Authorities in Maine responded to a call from a good Samaritan who was concerned about some strange activity at a neighbor’s house.
When officers arrived, they were horrified at what was hanging around the kids’ necks, which was only made worse when they realized what some nearby Fireball Whisky bottles had been used for.
When authorities were called out to 30-year-old James Kuhn’s house, they weren’t expecting to find what was a first for these seasoned veterans for the force.
Although they charged him with a crime, he was soon released and back to doing whatever he wanted when they were called out to his house in the town of Belfast again, this time discovering that Whiskey wasn’t just for drinking.

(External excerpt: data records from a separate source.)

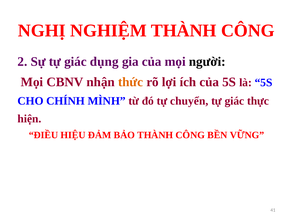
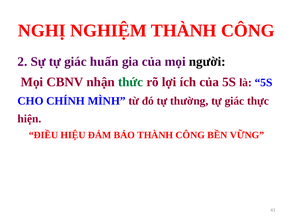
dụng: dụng -> huấn
thức colour: orange -> green
chuyển: chuyển -> thường
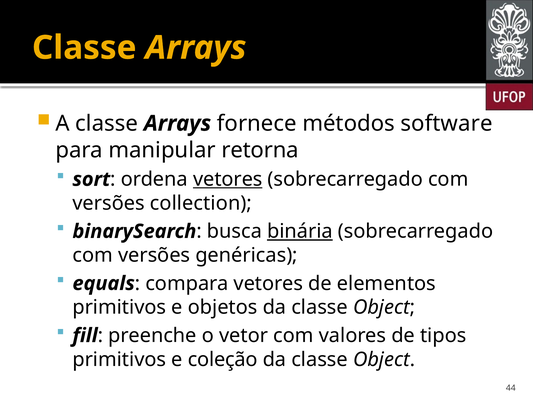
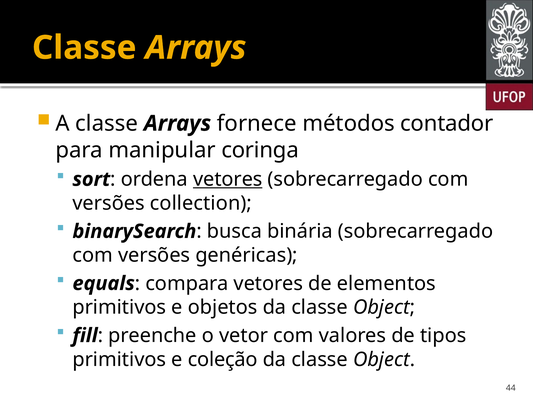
software: software -> contador
retorna: retorna -> coringa
binária underline: present -> none
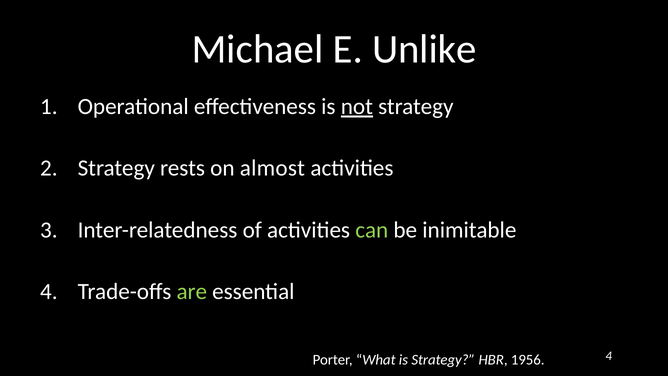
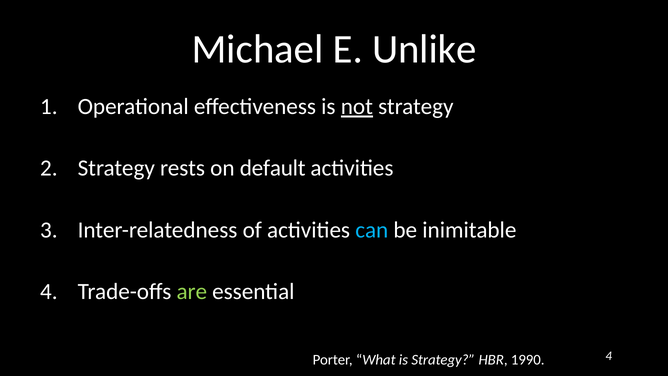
almost: almost -> default
can colour: light green -> light blue
1956: 1956 -> 1990
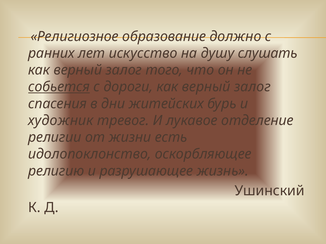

Two years ago, Kuhn was taken into custody when police found that he controlled his young children by use of shock collars. He forced them to wear the painful devices for dogs and apparently found joy in shocking them for fun or when the little ones acted out.
After he was released, he was sent back home with the kids, who had to endure far more of their father’s alarming antics until a concerned citizen called in a request for an investigation after what was found on the property.
According to the Bangor Daily News, Kuhn’s 7-year-old confessed to the neighbor that the injuries all over his body were from some “black powder that went poof/boom.”
Unsure of what he meant but seeing the marks all over the little boy, the neighbor called the cops to say she suspected illegal explosives. When investigators arrived, they found that Kuhn had been making explosives using empty Fireball Whisky bottles and setting them off right next to his children.
The derelict father was arrested, this time on charges of criminal use of explosives, reckless conduct, and endangering the welfare of a child. It’s unclear if he’s so ignorant about cause and effect that he doesn’t recognize the real danger he’s putting his kids in or if he’s trying to hurt them.
Someone needs to put a shock collar around his neck and set some whiskey bottle explosives off around him all at once as the only appropriate punishment for the crimes he committed on his kids.